All of the data, word for word and free of pictures, is the expected result.

-----

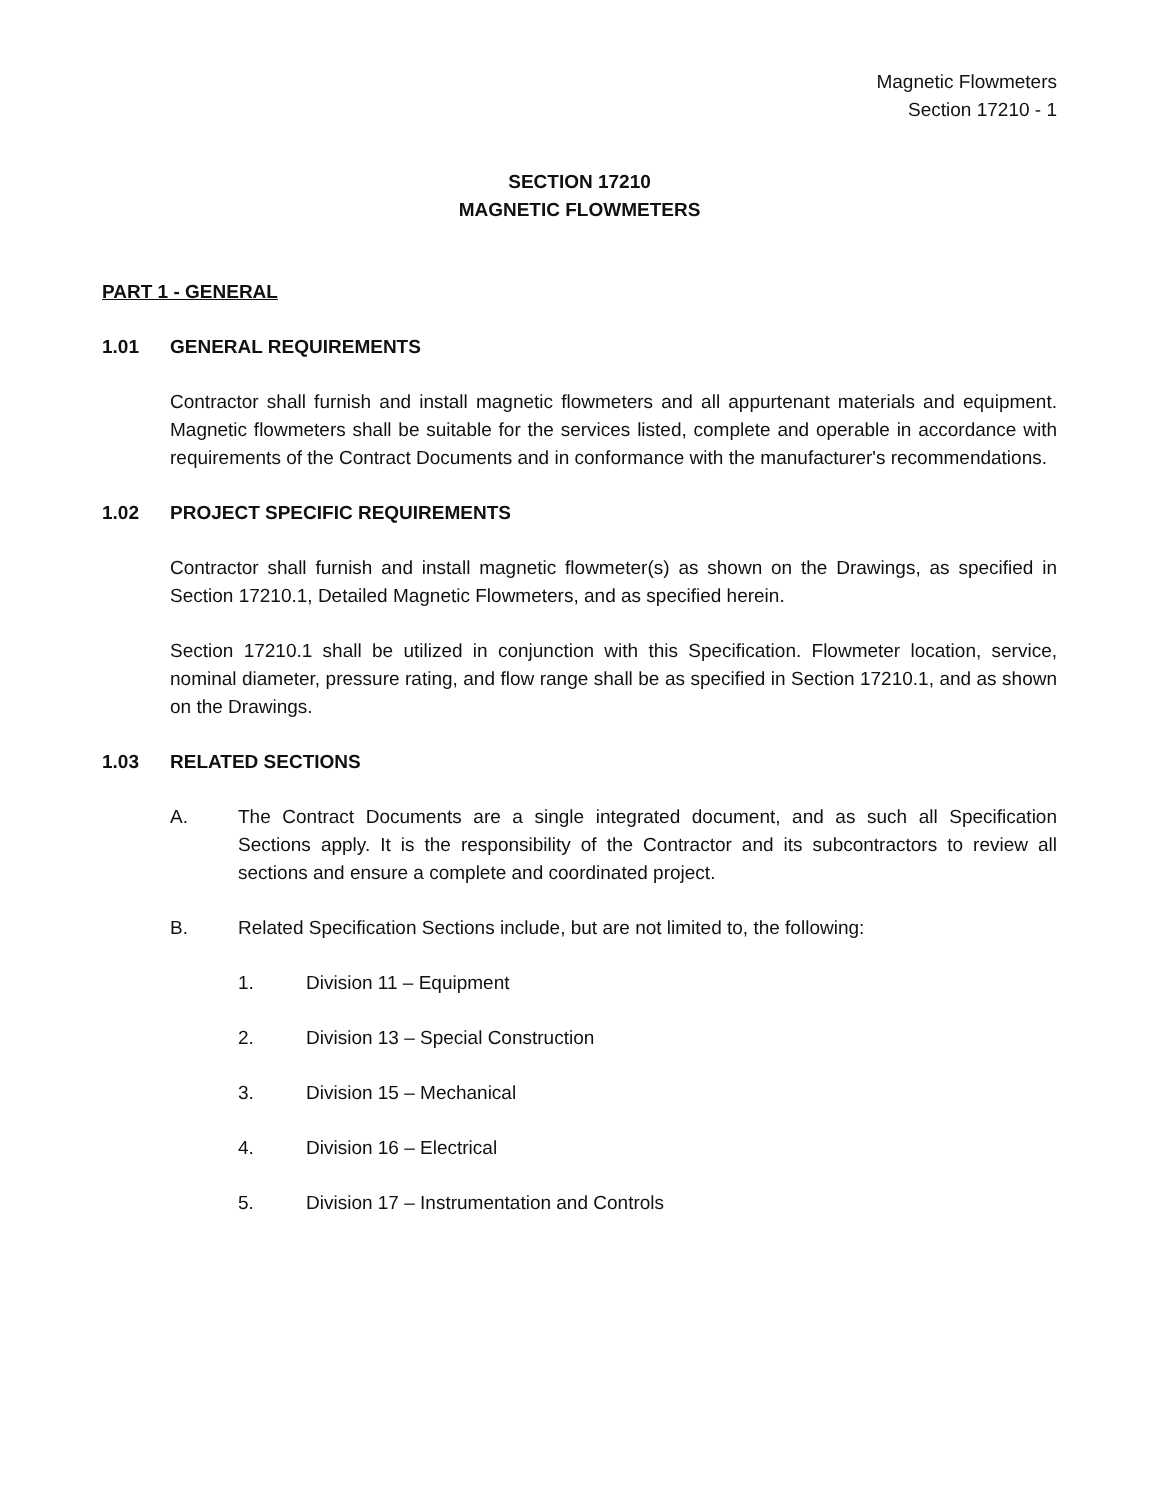Magnetic Flowmeters
Section 17210 - 1
SECTION 17210
MAGNETIC FLOWMETERS
PART 1 - GENERAL
1.01 GENERAL REQUIREMENTS
Contractor shall furnish and install magnetic flowmeters and all appurtenant materials and equipment. Magnetic flowmeters shall be suitable for the services listed, complete and operable in accordance with requirements of the Contract Documents and in conformance with the manufacturer's recommendations.
1.02 PROJECT SPECIFIC REQUIREMENTS
Contractor shall furnish and install magnetic flowmeter(s) as shown on the Drawings, as specified in Section 17210.1, Detailed Magnetic Flowmeters, and as specified herein.
Section 17210.1 shall be utilized in conjunction with this Specification. Flowmeter location, service, nominal diameter, pressure rating, and flow range shall be as specified in Section 17210.1, and as shown on the Drawings.
1.03 RELATED SECTIONS
A. The Contract Documents are a single integrated document, and as such all Specification Sections apply. It is the responsibility of the Contractor and its subcontractors to review all sections and ensure a complete and coordinated project.
B. Related Specification Sections include, but are not limited to, the following:
1. Division 11 – Equipment
2. Division 13 – Special Construction
3. Division 15 – Mechanical
4. Division 16 – Electrical
5. Division 17 – Instrumentation and Controls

-----

### [THE ANSWER]
Magnetic Flowmeters
Section 17210 - 1
SECTION 17210
MAGNETIC FLOWMETERS
PART 1 - GENERAL
1.01 GENERAL REQUIREMENTS
Contractor shall furnish and install magnetic flowmeters and all appurtenant materials and equipment. Magnetic flowmeters shall be suitable for the services listed, complete and operable in accordance with requirements of the Contract Documents and in conformance with the manufacturer's recommendations.
1.02 PROJECT SPECIFIC REQUIREMENTS
Contractor shall furnish and install magnetic flowmeter(s) as shown on the Drawings, as specified in Section 17210.1, Detailed Magnetic Flowmeters, and as specified herein.
Section 17210.1 shall be utilized in conjunction with this Specification. Flowmeter location, service, nominal diameter, pressure rating, and flow range shall be as specified in Section 17210.1, and as shown on the Drawings.
1.03 RELATED SECTIONS
A. The Contract Documents are a single integrated document, and as such all Specification Sections apply. It is the responsibility of the Contractor and its subcontractors to review all sections and ensure a complete and coordinated project.
B. Related Specification Sections include, but are not limited to, the following:
1. Division 11 – Equipment
2. Division 13 – Special Construction
3. Division 15 – Mechanical
4. Division 16 – Electrical
5. Division 17 – Instrumentation and Controls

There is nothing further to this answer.